My sons came back from having tea at their pal's a few weeks ago and raved about the meal they'd had.
"It was the best tea ever, dad," they exaggerated.
"Even better than yours," they lied.
"Can you cook it for us here?"
Well, after sulking for a couple of days, I finally swallowed my pride enough to call the mum and she knocked me for six by telling me her dish was taken from Nick Coffer's fantastic 'My Daddy Cooks' cookbook – a book I own, and have used many times.
I couldn't believe I'd missed this one. The recipe for Leftover Chicken Fried Rice, with optional cashew nuts, is now one of my kids' favourite meals.

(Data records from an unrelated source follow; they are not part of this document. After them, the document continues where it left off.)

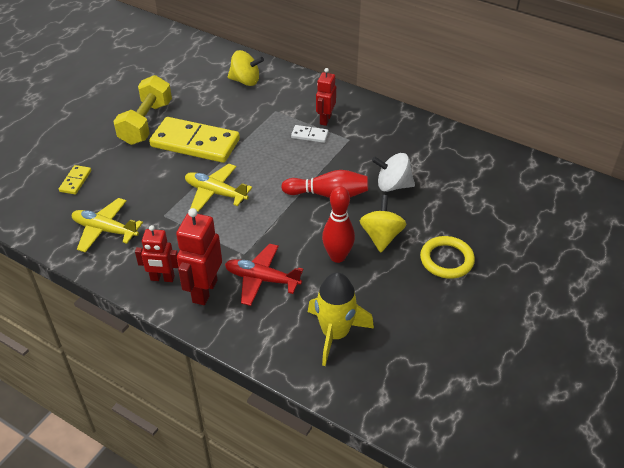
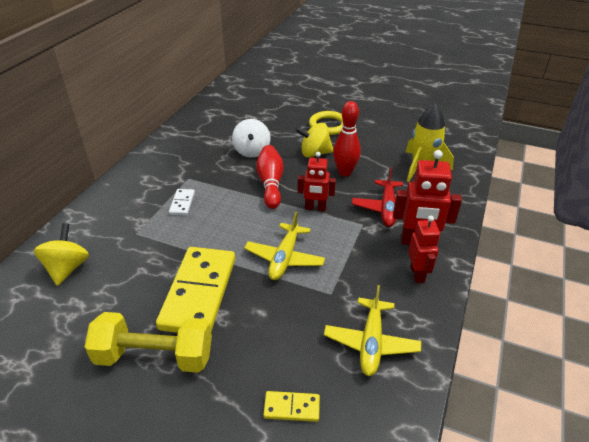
camera: 100 degrees left, 5 degrees down
red robot [316,68,336,126] -> red robot moved to [298,152,336,211]

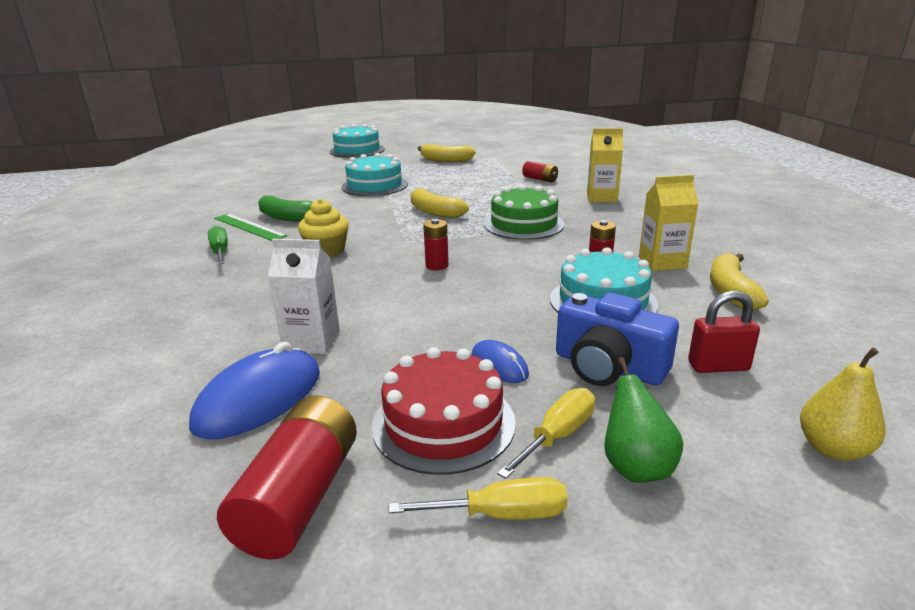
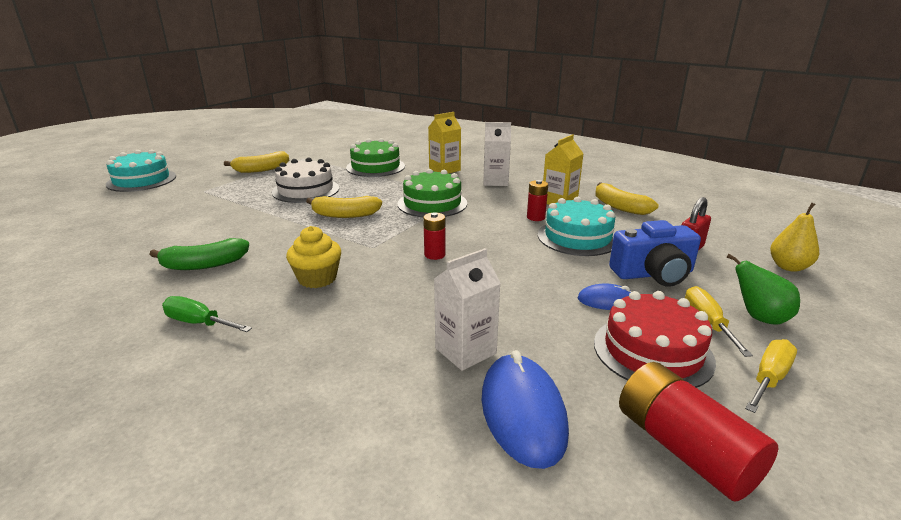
camera: 45 degrees left, 0 degrees up
green ruler [214,214,287,241] -> none
turquoise cake [341,153,408,196] -> none
red battery [522,161,558,183] -> green cake [346,138,405,177]
none -> white cake [272,158,339,203]
none -> white carton [484,122,511,186]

As the nine-year-old quipped: "Our Daddy cooks, too!" Chortle!
Serves 3-4
2 garlic cloves, finely chopped
1 onion, finely chopped
1-2 eggs, beaten
1 tsp caster sugar
1 tsp curry powder
Squirt of tomato puree
Handful of frozen peas
Handful raw cashew nuts (optional)
450g cooked rice
Soy sauce
Vegetable oil
1. Heat a frying pan on a medium heat. Tip in the garlic, stir for a few seconds, then add the onion and fry for a couple of minutes.
2. Pour in the eggs, let them set a little, and then continue to stir so they scramble and mix in with the onion and garlic.

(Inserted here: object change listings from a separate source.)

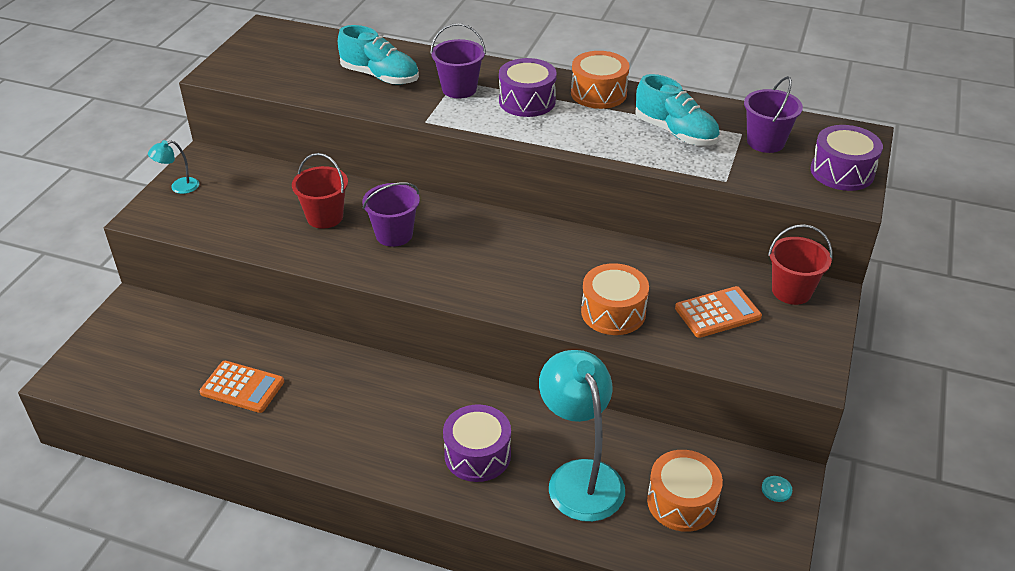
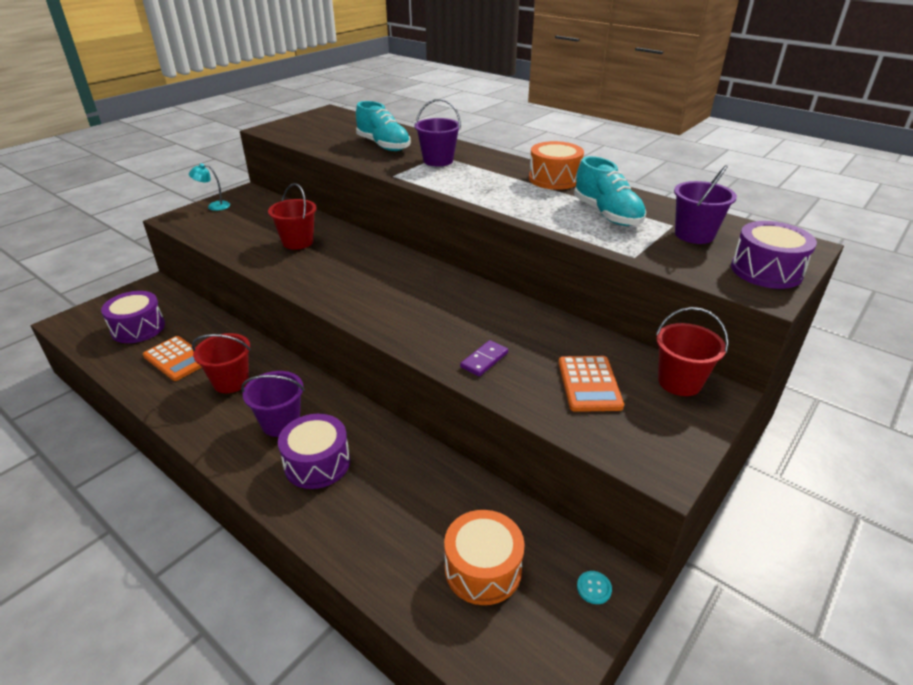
camera: 20 degrees right, 5 degrees down
purple bucket [363,182,420,247] -> purple bucket moved to [241,371,304,437]
purple drum [499,58,557,117] -> purple drum moved to [101,291,165,343]
turquoise lamp [539,350,625,522] -> none
orange drum [581,263,649,335] -> purple domino [460,340,508,376]
orange calculator [675,286,762,338] -> orange calculator turned 90 degrees clockwise [558,356,624,412]
none -> red bucket [192,333,251,393]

3. Add the sugar, curry powder and tomato puree. Mix it all together well.
4. Add the peas (and nuts, if using) and a little water and leave to cook for 3 mins, stirring as you go.
5. Mix in the cooked rice and a few good dashes of soy sauce, then add the chicken. Make sure everything is piping hot and then serve immediately.